» **What this task involves**: Leave out the pictures. Return every record otherwise untouched.

» **Data section**:
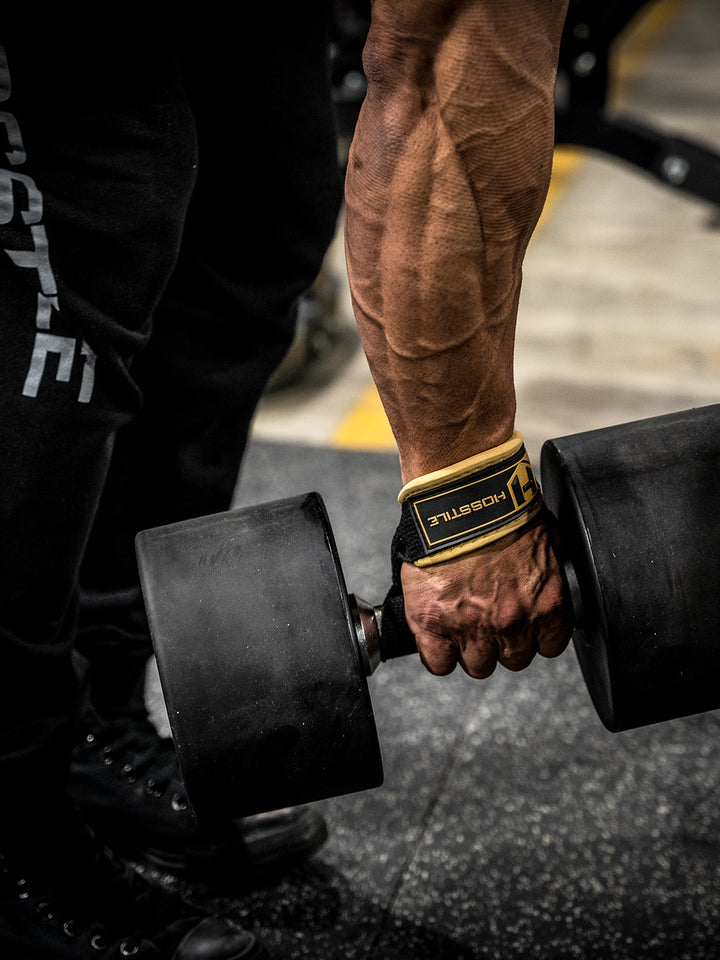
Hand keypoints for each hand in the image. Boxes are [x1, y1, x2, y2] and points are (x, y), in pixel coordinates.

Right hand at [400, 510, 572, 677]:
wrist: (461, 496)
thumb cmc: (503, 508)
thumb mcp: (547, 541)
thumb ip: (549, 575)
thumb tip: (548, 583)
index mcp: (546, 605)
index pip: (548, 646)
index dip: (533, 634)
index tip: (522, 623)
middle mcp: (512, 623)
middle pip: (514, 660)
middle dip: (504, 642)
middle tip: (489, 618)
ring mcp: (470, 626)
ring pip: (478, 666)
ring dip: (472, 648)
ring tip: (462, 624)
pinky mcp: (432, 623)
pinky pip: (438, 663)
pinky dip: (438, 653)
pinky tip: (438, 635)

» **Task result**:
Hand keypoints for each hand in the image. Boxes are [x1, y1, x2, y2] and points are (x, y), in pixel coordinates.

Right hand at [400, 510, 572, 677]:
wrist: (461, 496)
thumb cmc: (503, 508)
thumb mcp: (547, 541)
thumb ip: (549, 575)
thumb tip: (548, 583)
index mcp: (546, 605)
index pip: (548, 646)
index dip: (533, 634)
index tip: (522, 623)
middle mcp: (512, 623)
middle pip: (514, 660)
middle dip: (504, 642)
middle tip: (489, 618)
ring mcp: (470, 626)
ring pip: (478, 666)
ring dip: (472, 648)
ring tip: (462, 624)
pinky mcp: (432, 623)
pinky pip: (438, 663)
pinky dip: (438, 653)
pinky tip: (438, 635)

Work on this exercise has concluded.